Chris Chris - 10 months ago 47
Python Question

Matching multiple patterns in a string

I have a string that looks like that:

s = "[A] text [B] more text [C] something ... [A] hello"

basically it consists of
[X] chars
and I am trying to get the text "after" every

I would like to yield this dict (I don't care about order):

mydict = {"A":"text, hello", "B":"more text", "C":"something"}

I was thinking about a regex but I was not sure if that is the right choice because in my case the order of [A], [B] and [C] can change, so this string is valid too:

s = "[A] hello, [C] text [A] more text [B] something"

I don't know how to properly extract the string. Can anyone point me to the right direction? Thanks.

Answer Source

Not sure if this is quite what you're looking for but it fails with duplicates

s = "[A] hello, [C] text [A] more text [B] something"

results = [text.strip() for text in re.split('\[.\]', s) if text]
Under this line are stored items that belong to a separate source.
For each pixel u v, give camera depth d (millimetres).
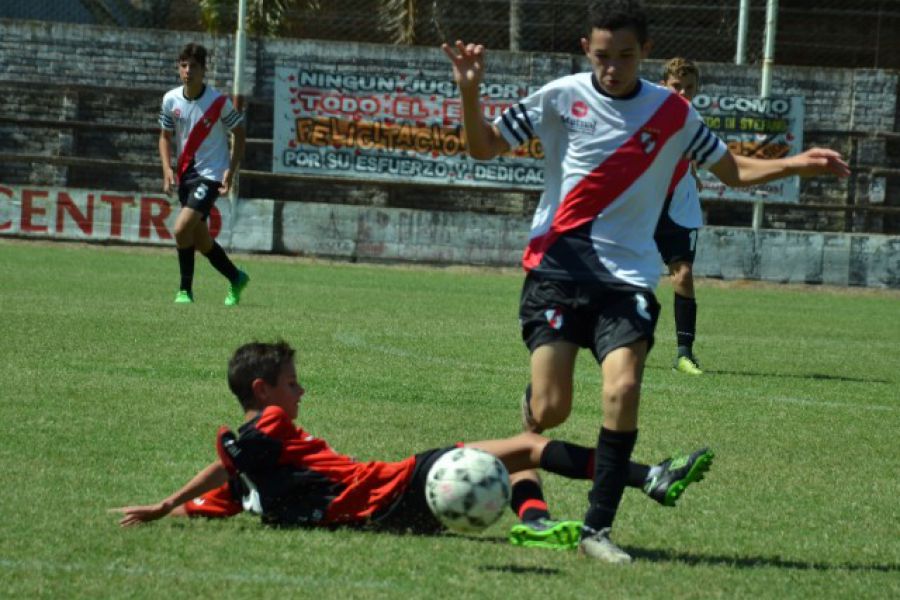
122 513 9766
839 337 29312
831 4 53938
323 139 47875
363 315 27812
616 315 9648
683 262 21047
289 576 8242
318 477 9461
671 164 10188
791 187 47625
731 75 48156
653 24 52500
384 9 53062
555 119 10195
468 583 8242
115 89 48969
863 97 49156
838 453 14109
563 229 10016
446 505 8938
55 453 12023
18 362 17750
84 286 31141
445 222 47156
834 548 9836
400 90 47719
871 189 49406
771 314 35281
letters = re.findall('\[(.)\]', s)

dict(zip(letters, results))

{'A': 'more text', 'B': 'something', 'C': 'text'}

Since the output looks like this:

In [49]: results
Out[49]: ['hello,', 'text', 'more text', 'something']

In [50]: letters
Out[50]: ['A', 'C', 'A', 'B']

To solve for duplicate you could do something like....

mappings = {}

for pos, letter in enumerate(letters):
        mappings[letter] += ' ' + results[pos]
    except KeyError:
        mappings[letter] = results[pos]

which gives: {'A': 'hello, more text', 'B': 'something', 'C': 'text'}